The government side’s 20-member team includes only three women — not five, as earlier believed — underscoring how Afghan women have struggled for equality since the Taliban were driven from power, despite various promises that often proved hollow.
Their careers reflect the hard-fought gains that women have made in Afghanistan’s patriarchal culture — gains that they must now convince the Taliban to accept in a future system. One delegate, Habiba Sarabi, was the first female governor of an Afghan province. Another, Fawzia Koofi, a single mother, fought her way to the deputy speakership of Afghanistan’s Parliament; the third, Sharifa Zurmati, was a journalist before switching to politics and entering Parliament.

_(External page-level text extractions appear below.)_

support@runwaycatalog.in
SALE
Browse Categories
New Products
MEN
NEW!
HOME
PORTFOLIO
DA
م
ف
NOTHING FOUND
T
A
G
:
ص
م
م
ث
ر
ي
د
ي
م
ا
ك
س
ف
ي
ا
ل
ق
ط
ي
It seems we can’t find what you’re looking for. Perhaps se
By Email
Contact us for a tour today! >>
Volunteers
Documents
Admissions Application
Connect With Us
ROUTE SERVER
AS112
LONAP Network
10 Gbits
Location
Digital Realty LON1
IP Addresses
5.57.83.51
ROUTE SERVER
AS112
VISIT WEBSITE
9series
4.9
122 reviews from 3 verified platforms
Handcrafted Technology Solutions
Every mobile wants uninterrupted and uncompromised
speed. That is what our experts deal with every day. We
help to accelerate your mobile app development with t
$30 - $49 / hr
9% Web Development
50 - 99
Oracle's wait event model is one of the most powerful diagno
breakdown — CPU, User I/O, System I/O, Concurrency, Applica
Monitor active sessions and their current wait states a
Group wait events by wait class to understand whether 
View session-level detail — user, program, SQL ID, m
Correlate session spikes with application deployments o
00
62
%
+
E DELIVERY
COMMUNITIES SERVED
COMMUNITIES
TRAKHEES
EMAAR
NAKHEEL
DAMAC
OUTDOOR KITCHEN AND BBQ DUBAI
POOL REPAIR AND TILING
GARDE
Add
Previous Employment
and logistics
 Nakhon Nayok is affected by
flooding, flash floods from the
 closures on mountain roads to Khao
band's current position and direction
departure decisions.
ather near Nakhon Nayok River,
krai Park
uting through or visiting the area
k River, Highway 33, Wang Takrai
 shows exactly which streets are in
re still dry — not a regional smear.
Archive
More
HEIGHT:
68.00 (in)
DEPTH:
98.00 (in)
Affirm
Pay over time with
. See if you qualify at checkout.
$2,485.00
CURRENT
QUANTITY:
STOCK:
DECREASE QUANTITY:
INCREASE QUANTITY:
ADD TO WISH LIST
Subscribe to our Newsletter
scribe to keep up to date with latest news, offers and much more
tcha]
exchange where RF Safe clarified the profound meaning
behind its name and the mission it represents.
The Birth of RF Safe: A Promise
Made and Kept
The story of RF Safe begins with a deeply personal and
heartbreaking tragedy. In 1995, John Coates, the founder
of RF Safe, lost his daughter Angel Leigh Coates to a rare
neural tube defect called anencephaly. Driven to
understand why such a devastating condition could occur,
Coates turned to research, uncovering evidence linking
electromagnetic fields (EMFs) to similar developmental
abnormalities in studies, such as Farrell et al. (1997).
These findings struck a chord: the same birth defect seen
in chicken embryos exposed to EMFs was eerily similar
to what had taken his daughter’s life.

The Taliban team includes some of the delegates who negotiated the deal with the United States. But they have brought in a new chief negotiator: Mawlawi Abdul Hakim Haqqani, an influential religious scholar who has led the Taliban’s network of Islamic courts in recent years.
Guests arrived in Doha for the opening ceremony on Friday, Sept. 11 — 19 years to the day after the Qaeda terrorist attacks on the United States that led to the invasion of Afghanistan, a stark reminder that most of the American hopes for a safe and stable Afghan democracy remain unfulfilled, and perhaps untenable any time soon.
Still, Mr. Khalilzad — who was an adviser to the American government during the Cold War, as the United States was funding insurgents to push Soviet troops out of Afghanistan — said there was still an opportunity for the country to reach some sort of equilibrium.
“The Afghan tragedy has been not being able to get to an agreement on a formula and then stick to it,” Mr. Khalilzad said. “There was a great victory after the Soviet departure, the Afghans had this great victory. The rest of the world benefited from it a lot: we became the only superpower, Eastern Europe got liberated, Central Asia got freed. But Afghanistan continued this disintegration. The Afghans — they won, but they lost.
“But now they have another chance to get to a formula — where imposing one group’s will on the rest with the force of arms has not been a successful formula. The historic record is not encouraging, but the lessons could be instructive for them.”